Rewrite the records below, changing each "collectors" to "collected by" and leaving everything else as it is.

----------

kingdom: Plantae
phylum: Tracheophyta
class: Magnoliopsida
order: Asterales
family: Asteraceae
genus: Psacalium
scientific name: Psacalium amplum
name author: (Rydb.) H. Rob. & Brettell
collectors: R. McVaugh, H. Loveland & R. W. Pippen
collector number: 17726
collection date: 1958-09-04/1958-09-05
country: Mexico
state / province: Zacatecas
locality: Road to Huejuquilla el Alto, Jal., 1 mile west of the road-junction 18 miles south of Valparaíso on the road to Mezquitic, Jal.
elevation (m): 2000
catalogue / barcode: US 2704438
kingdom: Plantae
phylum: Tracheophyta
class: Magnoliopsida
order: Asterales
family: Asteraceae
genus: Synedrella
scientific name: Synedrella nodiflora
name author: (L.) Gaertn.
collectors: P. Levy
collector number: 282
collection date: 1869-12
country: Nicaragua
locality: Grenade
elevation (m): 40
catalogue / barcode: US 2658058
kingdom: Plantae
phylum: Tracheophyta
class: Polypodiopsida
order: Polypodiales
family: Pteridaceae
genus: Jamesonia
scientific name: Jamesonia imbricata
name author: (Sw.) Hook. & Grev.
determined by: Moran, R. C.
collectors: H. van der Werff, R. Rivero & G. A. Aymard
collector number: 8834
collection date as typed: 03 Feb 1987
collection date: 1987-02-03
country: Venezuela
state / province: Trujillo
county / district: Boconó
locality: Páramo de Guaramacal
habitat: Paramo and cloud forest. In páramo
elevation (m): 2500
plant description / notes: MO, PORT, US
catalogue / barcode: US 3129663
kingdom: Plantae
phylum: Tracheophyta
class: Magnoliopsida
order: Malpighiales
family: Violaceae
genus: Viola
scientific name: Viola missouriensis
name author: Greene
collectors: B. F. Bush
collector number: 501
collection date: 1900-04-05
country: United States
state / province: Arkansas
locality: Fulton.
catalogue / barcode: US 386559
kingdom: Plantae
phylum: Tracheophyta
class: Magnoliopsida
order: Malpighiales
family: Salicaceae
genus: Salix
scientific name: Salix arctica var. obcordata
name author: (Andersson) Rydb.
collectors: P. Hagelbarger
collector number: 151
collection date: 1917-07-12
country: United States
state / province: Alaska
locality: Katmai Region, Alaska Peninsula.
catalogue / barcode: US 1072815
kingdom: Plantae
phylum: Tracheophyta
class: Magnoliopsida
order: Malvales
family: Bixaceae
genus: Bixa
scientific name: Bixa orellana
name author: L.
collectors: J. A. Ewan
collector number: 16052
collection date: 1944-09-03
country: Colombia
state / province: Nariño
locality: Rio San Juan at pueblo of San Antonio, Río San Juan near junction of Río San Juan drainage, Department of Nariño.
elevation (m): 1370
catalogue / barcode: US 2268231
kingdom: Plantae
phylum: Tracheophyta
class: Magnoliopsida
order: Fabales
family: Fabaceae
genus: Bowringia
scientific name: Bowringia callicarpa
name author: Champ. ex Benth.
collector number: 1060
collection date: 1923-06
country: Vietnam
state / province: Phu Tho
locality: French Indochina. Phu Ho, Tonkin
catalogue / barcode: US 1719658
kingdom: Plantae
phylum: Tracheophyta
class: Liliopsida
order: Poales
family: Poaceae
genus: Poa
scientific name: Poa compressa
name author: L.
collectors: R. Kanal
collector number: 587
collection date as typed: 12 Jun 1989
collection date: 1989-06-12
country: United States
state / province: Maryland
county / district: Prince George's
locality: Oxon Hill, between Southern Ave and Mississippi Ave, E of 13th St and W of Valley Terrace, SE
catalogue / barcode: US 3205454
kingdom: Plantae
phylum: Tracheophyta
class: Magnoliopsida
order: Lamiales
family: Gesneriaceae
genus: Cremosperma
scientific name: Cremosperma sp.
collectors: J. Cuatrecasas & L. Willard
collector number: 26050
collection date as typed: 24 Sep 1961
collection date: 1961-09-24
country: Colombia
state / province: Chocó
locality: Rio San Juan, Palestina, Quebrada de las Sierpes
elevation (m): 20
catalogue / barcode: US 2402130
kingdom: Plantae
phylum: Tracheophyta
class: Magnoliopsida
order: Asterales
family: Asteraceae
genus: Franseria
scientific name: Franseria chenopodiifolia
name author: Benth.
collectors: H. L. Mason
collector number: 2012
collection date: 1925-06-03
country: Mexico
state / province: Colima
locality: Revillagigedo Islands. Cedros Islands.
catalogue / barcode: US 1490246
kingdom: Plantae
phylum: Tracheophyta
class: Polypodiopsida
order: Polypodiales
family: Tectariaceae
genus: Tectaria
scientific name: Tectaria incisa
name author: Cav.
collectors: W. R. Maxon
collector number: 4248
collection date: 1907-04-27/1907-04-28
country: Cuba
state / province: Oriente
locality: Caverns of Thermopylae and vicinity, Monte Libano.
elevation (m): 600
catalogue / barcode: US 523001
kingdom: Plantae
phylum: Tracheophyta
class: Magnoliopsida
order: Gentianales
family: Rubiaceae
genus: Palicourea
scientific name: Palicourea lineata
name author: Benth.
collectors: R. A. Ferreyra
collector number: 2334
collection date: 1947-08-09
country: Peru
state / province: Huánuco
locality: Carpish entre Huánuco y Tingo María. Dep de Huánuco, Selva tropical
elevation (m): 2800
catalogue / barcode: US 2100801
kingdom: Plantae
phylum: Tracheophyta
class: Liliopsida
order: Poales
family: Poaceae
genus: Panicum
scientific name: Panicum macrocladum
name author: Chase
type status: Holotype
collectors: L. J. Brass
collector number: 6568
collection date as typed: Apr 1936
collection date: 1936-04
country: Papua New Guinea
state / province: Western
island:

----------

## Written reply
kingdom: Plantae
phylum: Tracheophyta
class: Magnoliopsida
order: Asterales
family: Asteraceae
genus: Psacalium
scientific name: Psacalium amplum
name author: (Rydb.) H. Rob. & Brettell
collected by: R. McVaugh, H. Loveland & R. W. Pippen
collector number: 17726
collection date: 1958-09-04/1958-09-05
country: Mexico
state / province: Zacatecas
locality: Road to Huejuquilla el Alto, Jal., 1 mile west of the road-junction 18 miles south of Valparaíso on the road to Mezquitic, Jal.
elevation (m): 2000
catalogue / barcode: US 2704438
kingdom: Plantae
phylum: Tracheophyta
class: Magnoliopsida
order: Asterales
family: Asteraceae
genus: Synedrella
scientific name: Synedrella nodiflora
name author: (L.) Gaertn.
collected by: P. Levy
collector number: 282
collection date: 1869-12
country: Nicaragua
locality: Grenade
elevation (m): 40
catalogue / barcode: US 2658058
kingdom: Plantae
phylum: Tracheophyta
class: Polypodiopsida
order: Polypodiales
family: Pteridaceae
genus: Jamesonia
scientific name: Jamesonia imbricata
name author: (Sw.) Hook. & Grev.
determined by: Moran, R. C.
collected by: H. van der Werff, R. Rivero & G. A. Aymard
collector number: 8834
collection date as typed: 03 Feb 1987
collection date: 1987-02-03
country: Venezuela
state / province: Trujillo
county / district: Boconó
locality: Páramo de Guaramacal
habitat: Paramo and cloud forest. In páramo
elevation (m): 2500
plant description / notes: MO, PORT, US
catalogue / barcode: US 3129663
kingdom: Plantae
phylum: Tracheophyta
class: Magnoliopsida
order: Malpighiales
family: Violaceae
genus: Viola
scientific name: Viola missouriensis
name author: Greene
collected by: B. F. Bush
collector number: 501
collection date: 1900-04-05
country: United States
state / province: Arkansas
locality: Fulton.
catalogue / barcode: US 386559
kingdom: Plantae
phylum: Tracheophyta
class: Magnoliopsida
order: Malpighiales
family: Salicaceae
genus: Salix
scientific name: Salix arctica var. obcordata
name author: (Andersson) Rydb.
collected by: P. Hagelbarger
collector number: 151
collection date: 1917-07-12
country: United States
state / province: Alaska
locality: Katmai Region, Alaska Peninsula.
catalogue / barcode: US 1072815
kingdom: Plantae
phylum: Tracheophyta
class: Magnoliopsida
order: Malvales
family: Bixaceae
genus: Bixa
scientific name: Bixa orellana
name author: L.
collected by: J. A. Ewan
collector number: 16052
collection date: 1944-09-03
country: Colombia
state / province: Nariño
locality: Rio San Juan at pueblo of San Antonio, Río San Juan near junction of Río San Juan drainage, Department of Nariño.
elevation (m): 1370
catalogue / barcode: US 2268231
kingdom: Plantae
phylum: Tracheophyta
class: Magnoliopsida
order: Fabales
family: Fabaceae
genus: Bowringia
scientific name: Bowringia callicarpa
name author: Champ. ex Benth.
collector number: 1060
collection date: 1923-06
country: Vietnam
state / province: Phu Tho
locality: French Indochina. Phu Ho, Tonkin
catalogue / barcode: US 1719658
kingdom: Plantae
phylum: Tracheophyta
class: Liliopsida
order: Poales
family: Poaceae
genus: Poa
scientific name: Poa compressa
name author: L.
collected by: R. Kanal
collector number: 587
collection date as typed: 12 Jun 1989
collection date: 1989-06-12
country: United States
state / province: Maryland
county / district: Prince George's
locality: Oxon Hill, between Southern Ave and Mississippi Ave, E of 13th St and W of Valley Terrace, SE
catalogue / barcode: US 3205454
kingdom: Plantae
phylum: Tracheophyta
class: Magnoliopsida
order: Lamiales
family: Gesneriaceae
genus: Cremosperma
scientific name: Cremosperma sp.
collected by: J. Cuatrecasas & L. Willard
collector number: 26050
collection date as typed: 24 Sep 1961
collection date: 1961-09-24
country: Colombia
state / province: Chocó
locality: Rio San Juan, Palestina, Quebrada de las Sierpes
elevation (m): 20
catalogue / barcode: US 2402130
kingdom: Plantae
phylum: Tracheophyta
class: Magnoliopsida
order: Asterales
family: Asteraceae
genus: Franseria
scientific name: Franseria chenopodiifolia
name author: Benth.
collected by: H. L. Mason
collector number: 2012
collection date: 1925-06-03
country: Mexico
state / province: Colima
locality: Revillagigedo Islands. Cedros Islands.
catalogue / barcode: US 1490246
kingdom: Plantae
phylum: Tracheophyta
class: Polypodiopsida
order: Polypodiales
family: Tectariaceae
genus: Tectaria
scientific name: Tectaria incisa
name author: Cav.
collected by: W. R. Maxon
collector number: 4248
collection date: 1907-04-27/1907-04-28
country: Cuba
state / province: Oriente
locality: Caverns of Thermopylae and vicinity, Monte Libano.
elevation (m): 600
catalogue / barcode: US 523001
kingdom: Plantae
phylum: Tracheophyta
class: Magnoliopsida
order: Gentianales
family: Rubiaceae
genus: Palicourea
scientific name: Palicourea lineata
name author: Benth.
collected by: R. A. Ferreyra
collector number: 2334
collection date: 1947-08-09
country: Peru
state / province: Huánuco
locality: Carpish entre Huánuco y Tingo María. Dep de Huánuco, Selva tropical
elevation (m): 2800
catalogue / barcode: US 2100801
kingdom: Plantae
phylum: Tracheophyta
class: Liliopsida
order: Poales
family: Poaceae
genus: Panicum
scientific name: Panicum macrocladum
name author: Chase
type status: Holotype
collected by: L. J. Brass
collector number: 6568
collection date as typed: Apr 1936
collection date: 1936-04
country: Papua New Guinea
state / province: Western
island:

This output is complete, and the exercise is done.